Choc identitaire
Où se trouve désormais ce "chez moi", ce "home", cet "otthon", pour lequel le français n'a pas d'équivalent en un seul mot?... Connaître l'état de se trouver entre deux chaises n'est pas très réconfortant. Enrichissant peut-être mais pas confortable. On peut facilement se réveiller par terre.
C'est à peu près le sentiment que j'éprouvais pendant le court séjour dans mon pays natal. Je suppose ne pas être la seule dans ce cas.
Si je compte bien, j'ai passé à ce jour plus de temps en dehors que dans mon pays d'origine, je m'exprime depuis plus longtemps dans une langue étrangère que je ne l'ai fait dans ma langue maternelle. Tout cela était lié à Gilbert. C'était plus facile quand nous habitions dans un tiers pays: ni chez moi, ni chez lui. Personne n'était avantagé...

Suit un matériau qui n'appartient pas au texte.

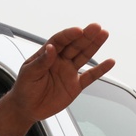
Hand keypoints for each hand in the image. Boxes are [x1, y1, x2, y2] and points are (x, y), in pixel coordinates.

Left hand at [0, 24, 114, 135]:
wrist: (27, 108)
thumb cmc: (25, 88)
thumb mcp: (29, 74)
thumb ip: (41, 62)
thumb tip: (51, 48)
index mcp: (47, 54)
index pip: (60, 40)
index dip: (69, 35)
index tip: (78, 30)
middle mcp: (60, 60)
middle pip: (75, 45)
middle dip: (86, 36)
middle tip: (96, 27)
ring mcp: (69, 72)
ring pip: (84, 56)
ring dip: (94, 46)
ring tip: (104, 34)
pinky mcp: (75, 86)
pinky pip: (90, 76)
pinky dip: (100, 70)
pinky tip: (110, 62)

Puis, il a disparu, mort, évaporé dans le néant. Reste une petite poignée de cendres et beaucoup de présence dans la mémoire. Cette présence me maintient ici. Mon autre moitié m'attire vers le sol qui m'avait mise au monde, vers la langue - originale, infiniment riche - que j'ai abandonnée en même temps...
S'exprimer dans une langue devient organique lorsqu'on arrive à dépasser un certain stade de balbutiement plus ou moins avancé. Lorsqu'on arrive à trouver le mot juste. Exactement celui qui s'arrache de nos entrailles pour exprimer au plus près ce que nous sommes. C'est ce que je m'obstine à obtenir un jour en français, tentant d'apprivoiser cette belle langue capricieuse, gâtée par tant de géants de la littérature. Langue de l'écriture par excellence! Et mes efforts, même si parfois maladroits, sont éminemment jouissifs!
Mon autre "chaise", ma langue maternelle? Je dois changer de peau pour qu'elle me laisse l'approcher, me la ré-approprier.
Suis-je encore chez moi dans mon pays d'origine? Un pays métamorphosé où mes repères vacillent. Le pays où tous parlent ma langue maternelle comme les membres d'une même famille. Observez ce que vous éprouvez quand, à l'autre bout du monde, vous tombez sur un compatriote inconnu que vous n'auriez même pas remarqué chez vous. Un sentiment d'appartenance à la même famille. C'est là que je me sens soudain en lévitation entre deux chaises...
Peut-on se sentir concerné par deux pays à la fois? J'arrache une branche d'acacia dans la rue de ma mère et j'enfouis mon nez dans la grappe de fleurs lourde du parfum de miel de mon enfance. Je tente une réponse: oui, sans doute, comme on est concerné par le passé et le présent, en même temps.